_What this task involves_: Search the listing for the word "worn" and say how many lines have it, nothing besides.

= Beginning of Section =

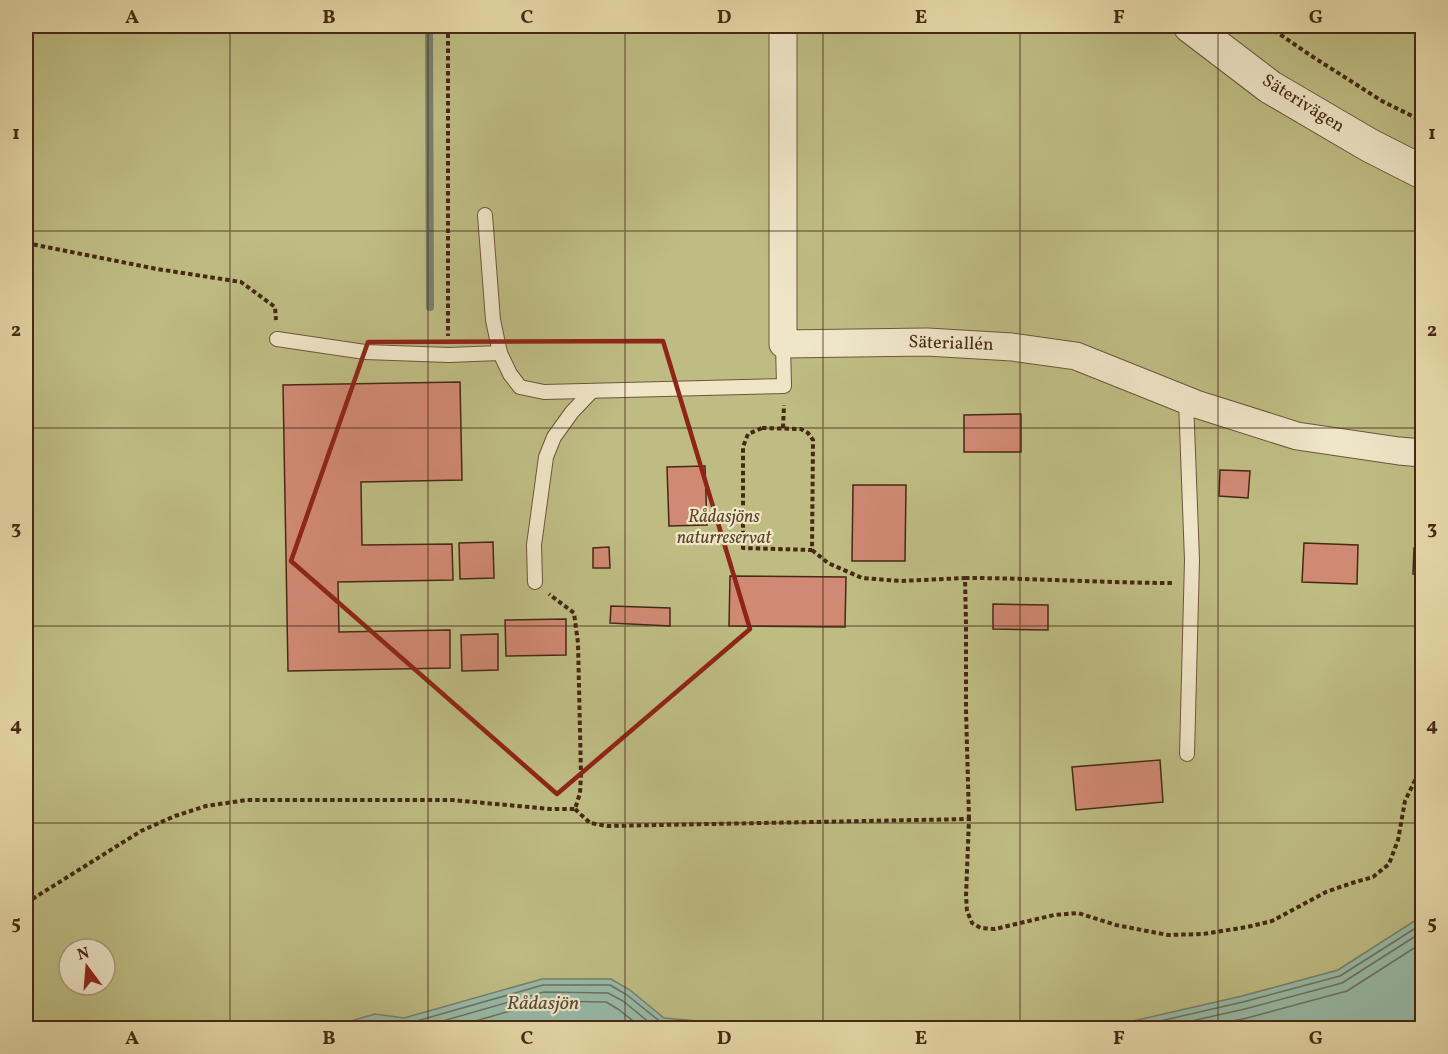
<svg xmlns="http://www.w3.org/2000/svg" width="1448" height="1054" font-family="Vollkorn,serif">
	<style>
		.green { fill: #bebc83; stroke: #82724c; stroke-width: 1.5; fill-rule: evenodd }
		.water { fill: #97baa8; stroke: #77806d; stroke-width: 1.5 }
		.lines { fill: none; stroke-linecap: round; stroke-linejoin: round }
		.shore { stroke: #6e725e; stroke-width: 1.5 }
		.stream { stroke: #77806d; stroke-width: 8 }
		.building { fill: #d08973; stroke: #462914; stroke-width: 1.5 }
		.service-casing { stroke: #6e553a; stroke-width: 16 }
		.minor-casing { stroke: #6e553a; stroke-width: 29 }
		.tertiary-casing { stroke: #6e553a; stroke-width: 35 }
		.path { stroke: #462914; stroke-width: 4; stroke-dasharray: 4.5 3; stroke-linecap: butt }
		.service { stroke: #efe6c8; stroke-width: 14 }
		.minor { stroke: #efe6c8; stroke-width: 27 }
		.tertiary { stroke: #efe6c8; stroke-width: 33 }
		.marked { fill: none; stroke: #8f2418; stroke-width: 4.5; stroke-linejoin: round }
		.grid { fill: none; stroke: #462914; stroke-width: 1.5; stroke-opacity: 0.55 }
		.labels { text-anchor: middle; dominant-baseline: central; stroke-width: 4.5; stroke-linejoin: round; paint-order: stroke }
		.street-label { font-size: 18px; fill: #462914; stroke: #efe6c8 }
		.park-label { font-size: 18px; font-style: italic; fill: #5e462a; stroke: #efe6c8 }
		.water-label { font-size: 20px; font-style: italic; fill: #5a4d39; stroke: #efe6c8 }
		.neatline { fill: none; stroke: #462914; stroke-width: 2 }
		.grid-label { font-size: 20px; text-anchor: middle; font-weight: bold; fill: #462914 }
	</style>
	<rect width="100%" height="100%" fill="#e7d9aa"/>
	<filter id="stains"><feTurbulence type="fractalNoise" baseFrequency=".00333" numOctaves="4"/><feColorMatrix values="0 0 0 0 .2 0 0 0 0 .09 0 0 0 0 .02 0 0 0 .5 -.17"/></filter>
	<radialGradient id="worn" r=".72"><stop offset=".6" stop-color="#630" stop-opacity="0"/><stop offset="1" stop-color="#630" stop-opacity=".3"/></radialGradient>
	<!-- green -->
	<path class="green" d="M26,26H1422V1028H26ZM69,949H105V985H69Z"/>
	<!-- water -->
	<g class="water">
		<polygon points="1422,916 1422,1028 990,1028 1059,1026 1133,1021 1242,996 1338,970"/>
		<polygon points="542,979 611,979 630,990 664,1018 755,1026 760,1028 326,1028 375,1014 404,1018"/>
	</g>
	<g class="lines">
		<!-- shore -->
		<g class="shore">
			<polyline points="348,1028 375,1021 406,1024 543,985 610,985 627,995 662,1023 714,1028"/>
			<polyline points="418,1028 544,992 608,993 623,1001 656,1028"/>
			<polyline points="451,1028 545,1001 606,1002 618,1009 642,1028"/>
			<polyline points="1110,1028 1134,1027 1243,1002 1340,976 1422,924"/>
			<polyline points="1160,1028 1245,1009 1342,983 1422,932"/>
			<polyline points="1200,1028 1247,1018 1347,991 1422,943"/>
		</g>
		<!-- stream -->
		<polyline class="stream" points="429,26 430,307"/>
	</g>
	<!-- building -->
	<g class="building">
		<polygon points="460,382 462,480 361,482 362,545 452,544 453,580 338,582 339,632 450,630 450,668 288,671 283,385"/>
		<polygon points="1021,414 1021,452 964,452 964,415"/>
		<polygon points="705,466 707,525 669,526 667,467"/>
		<polygon points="1220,470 1250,471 1248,498 1219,496"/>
		<polygon points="853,485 906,485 905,561 852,561"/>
		<polygon points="493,542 494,578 460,579 459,543"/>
		<polygon points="1304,543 1358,545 1357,584 1302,582"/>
		<polygon points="609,547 610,568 593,568 593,548"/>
		<polygon points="1414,548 1422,548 1422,575 1413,574"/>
		<polygon points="730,576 846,577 845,627 729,626"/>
		<polygon points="993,604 1048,605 1048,630 993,629"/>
		<polygon points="611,606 670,608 670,626 610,623"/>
		<polygon points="566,619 566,655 506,656 505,620"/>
		<polygon points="498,634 498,670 462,671 461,635"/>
		<polygon points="1160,760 1163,802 1076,810 1072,767"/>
	</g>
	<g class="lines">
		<!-- service casing -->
		<g class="service-casing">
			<g id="service">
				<polyline points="485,215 493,320 500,353 510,374 520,387 544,392 784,386 783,344"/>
				<polyline points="277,339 365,352 449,355 500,353"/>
				<polyline points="1186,400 1192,560 1187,754"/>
				<polyline points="535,582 534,545 546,457 554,437 572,412 592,391"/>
			</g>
		</g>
		<!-- minor casing -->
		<g class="minor-casing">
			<polyline id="minor" points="783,26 783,344 927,342 1012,347 1076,356 1196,404 1297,436 1399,451 1422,453"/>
		</g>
		<!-- tertiary casing -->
		<g class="tertiary-casing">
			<polyline id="tertiary" points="1190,26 1270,87 1369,145 1422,172"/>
		</g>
		<!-- path -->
		<g class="path">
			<polyline points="448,26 448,336"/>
			<polyline points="1268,26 1310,55 1382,101 1422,121"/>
			<polyline points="26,243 157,269 241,282 275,307 276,320"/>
			<polygon points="762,428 801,429 808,433 813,440 812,550 743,548 743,447 748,434"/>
			<polyline points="783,428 784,405"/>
			<polyline points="812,550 828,563 862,578 901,581 965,578 966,624 966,710 969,819"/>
			<path d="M965,578C1034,578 1104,583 1174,583"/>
			<polyline points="575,809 590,823 607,826 969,819 966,896 967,911 972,923 981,928 995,929 1054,915 1078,913 1116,925 1168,935 1203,934 1247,927 1272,921 1326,892 1352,883 1373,877 1389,864 1398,840 1405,801 1422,766"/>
			<polyline points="26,903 141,831 175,816 206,806 247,800 452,800 551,809 575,809 580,793 581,775 578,643 574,613 549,594"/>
		</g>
		<!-- service -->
		<use href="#service" class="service"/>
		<!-- minor -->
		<use href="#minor" class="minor"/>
		<!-- tertiary -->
		<use href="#tertiary" class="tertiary"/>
	</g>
	<!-- marked area -->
	<path class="marked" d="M663,341L750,629L557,794L291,561L368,342Z"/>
	<!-- grid -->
	<path class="grid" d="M230,26V1028M428,26V1028M625,26V1028M823,26V1028M1020,26V1028M1218,26V1028M26,231H1422M26,428H1422M26,626H1422M26,823H1422"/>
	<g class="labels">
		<!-- street labels -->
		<g class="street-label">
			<text transform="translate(1303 104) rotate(32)">Säterivägen</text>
			<text transform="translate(951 344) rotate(2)">Säteriallén</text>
		</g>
		<!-- park labels -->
		<g class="park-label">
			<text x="724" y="517">Rådasjöns<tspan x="724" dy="21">naturreservat</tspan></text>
		</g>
		<!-- water labels -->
		<g class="water-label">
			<text x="543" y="1004">Rådasjön</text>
		</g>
	</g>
	<!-- margin -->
	<rect width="1448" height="1054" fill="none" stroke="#e7d9aa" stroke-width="66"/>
	<!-- north arrow -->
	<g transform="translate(87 967) rotate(344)"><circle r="28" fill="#efe6c8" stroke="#ab9a80" stroke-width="1.5"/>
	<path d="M0-4.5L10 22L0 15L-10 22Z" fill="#8f2418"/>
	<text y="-9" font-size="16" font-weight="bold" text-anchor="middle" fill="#462914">N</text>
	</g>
	<rect x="33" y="33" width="1382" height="988" class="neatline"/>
	<g class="grid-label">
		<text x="132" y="23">A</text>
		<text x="329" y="23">B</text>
		<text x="527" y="23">C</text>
		<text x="724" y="23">D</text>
		<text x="921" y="23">E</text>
		<text x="1119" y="23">F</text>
		<text x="1316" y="23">G</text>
		<text x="16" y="139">1</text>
		<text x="1432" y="139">1</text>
		<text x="16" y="336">2</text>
		<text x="1432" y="336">2</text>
		<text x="16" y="534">3</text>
		<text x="1432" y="534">3</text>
		<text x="16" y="731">4</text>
		<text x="1432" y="731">4</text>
		<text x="16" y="929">5</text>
		<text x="1432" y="929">5</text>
		<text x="132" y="1044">A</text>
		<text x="329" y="1044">B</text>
		<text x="527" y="1044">C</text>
		<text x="724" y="1044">D</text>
		<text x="921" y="1044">E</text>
		<text x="1119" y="1044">F</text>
		<text x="1316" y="1044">G</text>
	</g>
	<rect width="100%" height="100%" filter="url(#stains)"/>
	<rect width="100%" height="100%" fill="url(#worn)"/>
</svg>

= End of Section =

_Output for this task_: 2